Bu defa olimpiyatlara rekor sayıda, 114 kişilik bir sporcu kafilesi ile katılıyorduk. Oysa daha önceki olimpiyatlara katılan sporcularımızın sayısı 50-60’ı çevresinde idi. Büyük hayallerle yola çıkılmıştı. Sporcularımızın başında giden Spor Bakanımız kazanılacak başarı için öyküler düzüyordu. Hezimet sonrasında bakalım büyüklerimiz hangi mazeretleri sıralayacak, sporda geleceğimizin ne kadar parlak olduğu masalını anlatmaya devam edecek.
Bir önceki Pekin Olimpiyatları’nda sporcularımızın aldığı madalya sayısını yetersiz bulan Başbakanımız sonuçlardan “baş sorumlu” olarak kendisini gösteriyor, “konunun temelden ele alınacağı” sözünü veriyordu. Londra Olimpiyatları sonrasında kendisinin ne söyleyeceğini bilmiyorum ama “sorumluluk” konusundaki teşhisine katılmamak mümkün değil. Geride kalan on yıllık AKP hükümetleri döneminde sporun çeşitli dallarında örgütlenmeler ve tayinler hep bu iktidar tarafından yapılmadı mı? Söz konusu dönemde katıldığımız bu üçüncü olimpiyat oyunları. 2004’te sporcularımız Atina’da 10, 2008 yılında Pekin’de 8 madalya almıştı. Şimdi o günlerdeki sınırlı başarıyı bile arar duruma düştük.

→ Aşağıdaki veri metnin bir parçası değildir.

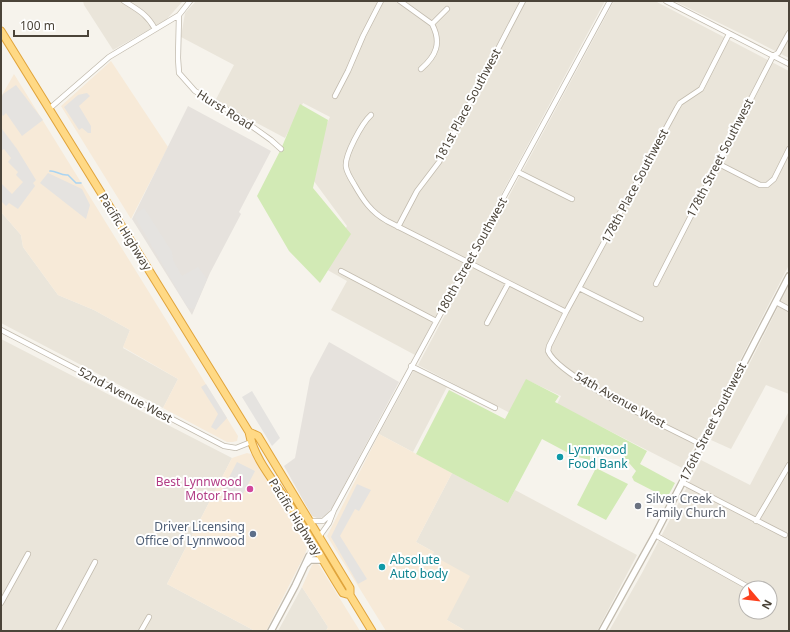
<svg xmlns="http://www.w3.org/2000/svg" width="790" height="632" viewBox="0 0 790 632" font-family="'Noto Sans',sans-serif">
  <rect width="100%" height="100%" fill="#f6f3ec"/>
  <path fill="#eae5da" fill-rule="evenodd" d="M83,1H183L166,20L113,50L84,5Z
    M196,1H605L415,355L331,310L347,281L324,268L347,226L305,169L330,117L303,103L285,138L215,101L234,65L181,37L185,13Z
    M614,1H655L789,71V265L713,413L682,468L557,404L561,396L527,380L510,413L418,365Z
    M674,1H789V58L752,39Z
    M1,212L21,235L23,247L58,295L94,310L130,330L123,348L178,379L163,408L1,323Z
    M789,285V394L766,385L731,449L711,440Z
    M1,339L232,458L167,584L255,631H1Z
    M414,370L447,387L413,452L379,434Z
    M789,411V631H609L642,573L701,460L750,485ZM746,588H770V612H746Z
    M452,473L508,503L515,490L637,555L597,631H466L447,620L432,555L434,552L416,542Z
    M302,587L328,627L326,631H278Z"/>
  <path fill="#f7ead8" d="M111,61L168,147L131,219L61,106Z
    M14,74L238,436L237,441L233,442H227L163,408L178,379L123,347L130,330L94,310L58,295L23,247L21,235L1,212V97Z
    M379,434L452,473L416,542L434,552L432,555L470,576L447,620L466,631H386L327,536Z
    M247,453L251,454L305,543L307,548L305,554L266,631H255L167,584L232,458Z
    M315,563L319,565L360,631H326L328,627L302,587L312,565Z"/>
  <path fill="#e6e2dd" d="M188,106L271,151L239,212L241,214L210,273L192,315L132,219Z
    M329,342L399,382L332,508L326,515L321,518H317L312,516L284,466L295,458L310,378Z"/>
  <path fill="#d2eab5" d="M300,104L328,120L313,188L351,234L320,283L289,251L257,196L281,149Z
    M526,379L559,396L555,402L647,451L640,464L675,483L667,498L634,481L632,477L636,471L616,448L602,444L590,453V460L574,456L542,439L508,503L416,454L449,390L505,419Z
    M596,468L628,484L606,520L577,505Z"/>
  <path fill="#e5e3e0" d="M16,85L43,120L22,136L6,113L3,116L1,113V99L3,94Z
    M87,93L90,96L79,106L91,126V133H88L82,128L79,130L64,107L78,95Z
    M2,129L17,149L36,180L33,183L35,186L18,209L9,203L6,206L1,201V183L12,194L23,182L16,175L18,172L8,162L11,158L4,149L1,151Z
    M48,173L82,189L90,205L86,219L40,183Z
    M144,208L172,252L173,260L182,276L198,267L207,279L194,309L188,308L135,217L137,213Z
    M206,384L227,418L216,430L211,427L218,414L201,387Z
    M252,391L280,438L272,446L242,397Z
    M237,462L255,471L241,498L223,489Z
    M357,484L371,490L359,511L355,509L340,536L367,579L358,584L331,537Z"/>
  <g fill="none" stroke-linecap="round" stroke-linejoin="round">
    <path stroke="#a9d4f2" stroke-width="1.5" d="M50,171C55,170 61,176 68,175L76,183H81"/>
    <g stroke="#c2bbae" stroke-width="6">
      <path id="minor" d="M124,1C138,10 147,14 155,29
        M400,1L432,24
        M666,1L789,64
        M179,15L178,58L179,73L195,91L236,115L271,140L281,149
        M421,69C436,56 442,43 432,24L447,9
        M335,96L348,71L363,36L381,1
        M49,109L109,57L179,15L190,1
        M371,115C362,123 344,156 346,167C347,173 351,179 354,184C363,200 371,212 387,221L566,312
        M717,163L760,185H767L774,179L789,149
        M518,172L572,199
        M398,227L417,191L439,162L523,1
        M341,271L436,321
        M656,284L773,56L778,53L789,33
        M579,288L641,319
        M776,302L789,309
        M487,323L508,284
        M1,330L224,446L236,448L251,442
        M411,366L495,408
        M702,445C672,429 559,378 548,351L549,346L566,312L677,108L680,103L701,89L729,34
        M682,482L785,535
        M310,521H323L332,513
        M756,521L789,465
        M655,535L750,588
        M319,537L329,523L334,510L352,477L610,1
        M770,592L771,599L770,600
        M1,603L28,554
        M58,631L95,562
        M141,631L149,617"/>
    </g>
    <g stroke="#c2bbae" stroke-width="8">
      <path id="tertiary" d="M306,564L310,560H322
        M271,631L295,586L309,556L316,549
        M602,631L655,535L789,276"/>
    </g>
    <g stroke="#e0a43c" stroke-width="9">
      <path id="trunk" d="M1,31L249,432C254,459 274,481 289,504C308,533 324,563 343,593L350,595
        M249,432L258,436L350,588V595L372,631"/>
    </g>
    <use href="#minor" stroke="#fff" stroke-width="4.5"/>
    <use href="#tertiary" stroke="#fff" stroke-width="5.5"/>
    <use href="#trunk" stroke="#ffd985" stroke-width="7"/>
  </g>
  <g fill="#0f9aa8" stroke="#fff" stroke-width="1.5">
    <circle cx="560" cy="457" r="4"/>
    <circle cx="382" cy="567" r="4"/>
  </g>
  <circle fill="#d1479c" stroke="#fff" stroke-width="1.5" cx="250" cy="489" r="4"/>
  <circle fill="#6b7280" stroke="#fff" stroke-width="1.5" cx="638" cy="506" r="4"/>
  <circle fill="#5c6f8a" stroke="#fff" stroke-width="1.5" cx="253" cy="534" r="4"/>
  <g text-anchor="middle" stroke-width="4" stroke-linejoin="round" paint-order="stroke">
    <g font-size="12" fill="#4b4439" stroke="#fff">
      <text transform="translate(468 105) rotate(-62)" y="4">181st Place Southwest</text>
      <text transform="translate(225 110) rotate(32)" y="4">Hurst Road</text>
      <text transform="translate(720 158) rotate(-63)" y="4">178th Street Southwest</text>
      <text transform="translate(635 186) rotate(-62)" y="4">178th Place Southwest</text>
      <text transform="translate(125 232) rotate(58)" y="4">Pacific Highway</text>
      <text transform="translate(472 256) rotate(-61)" y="4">180th Street Southwest</text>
      <text transform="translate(125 395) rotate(28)" y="4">52nd Avenue West</text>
      <text transform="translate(620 400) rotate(29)" y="4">54th Avenue West</text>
      <text transform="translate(713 422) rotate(-63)" y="4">176th Street Southwest</text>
      <text transform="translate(295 517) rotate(58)" y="4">Pacific Highway</text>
    </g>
    <g font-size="12" fill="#0d838f" stroke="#fff" text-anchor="start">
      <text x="568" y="454">Lynnwood<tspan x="568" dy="14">Food Bank</tspan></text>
      <text x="390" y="564">Absolute<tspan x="390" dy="14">Auto body</tspan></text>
    </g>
    <g font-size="12" fill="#b23c85" stroke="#fff" text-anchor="end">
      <text x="242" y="486">Best Lynnwood<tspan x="242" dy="14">Motor Inn</tspan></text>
    </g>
    <g font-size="12" fill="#5b616d" stroke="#fff" text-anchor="start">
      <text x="646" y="503">Silver Creek<tspan x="646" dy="14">Family Church</tspan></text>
    </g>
    <g font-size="12" fill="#4e5e75" stroke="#fff" text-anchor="end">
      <text x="245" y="531">Driver Licensing<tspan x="245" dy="14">Office of Lynnwood</tspan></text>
    </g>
  </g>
  <rect width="790" height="632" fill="none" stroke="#4b4439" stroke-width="4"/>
  <g transform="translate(758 600) rotate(118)"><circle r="19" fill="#ffffff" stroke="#b7b4b0"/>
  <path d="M0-3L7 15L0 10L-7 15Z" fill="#fc3f1d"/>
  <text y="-6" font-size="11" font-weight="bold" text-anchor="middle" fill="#4b4439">N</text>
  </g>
  <path d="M14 30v6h74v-6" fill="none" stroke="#4b4439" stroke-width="2"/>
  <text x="20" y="30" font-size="12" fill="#4b4439" stroke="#ffffff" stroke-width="3" paint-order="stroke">100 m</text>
</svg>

Sporun hemen her dalında uluslararası arenada neden bu kadar silik ve başarısız olduğumuz sorgulanmaya değer bir konu. İlk akla gelen sorulardan birisi, bu alanda başarılı ülkelerin belirgin bir özellikleri olup olmadığı. Kabaca da olsa başarılı ülkelerin bazı ortak yanları bulunabilir mi? Bu soruya inandırıcı bir yanıt vermek mümkün değil. Örneğin, sporda gösterilen başarı ile ülkelerin refah düzeyi arasında ilişki kurmak gerçeklerle bağdaşmıyor. En varlıklısından en fakirine kadar sporda büyük başarı gösteren çok sayıda ülke var. Hatta nispeten fakir ülkeleri temsil eden bazı sporculara baktığınızda, iyi beslenip beslenemedikleri bile akla geliyor. Dünyanın en büyük on yedinci ekonomisi olduğunu savunduğumuz ülkemizin sporcularının, alınan madalya sayısına göre hazırlanan listenin sonunda olmasını refah düzeyi ile açıklamak inandırıcı olamaz.
Siyasi rejimlere bağlamak
Ülkelerin nüfus büyüklüğü de başarı için geçerli bir kıstas gibi gözükmüyor. Nüfusu 1 milyonun altında ülkeler bile madalya üzerine madalya alıyor. Öte yandan, ülkelerin iklimi ve coğrafi konumunun da başarıyla ilgisini bulmak mümkün değil. Dünyanın değişik bölgelerinden gelen atletler başarılı olabileceklerini Londra’da bir kere daha kanıtlamış bulunuyor. Başarıyı siyasi rejimlere bağlamak da yanıltıcı. Her ne kadar Çin ve Kuzey Kore’nin otoriter rejimlerinin sporcuların yetişmesi üzerinde etkili olduğu söylenebilirse de, Güney Kore ve daha birçok otoriter olmayan yönetimler altında da iyi sporcular yetişiyor. Ayrıca, çeşitli ırk, din, ya da etnik kökenin de fazla açıklayıcı gücü olmadığı açık.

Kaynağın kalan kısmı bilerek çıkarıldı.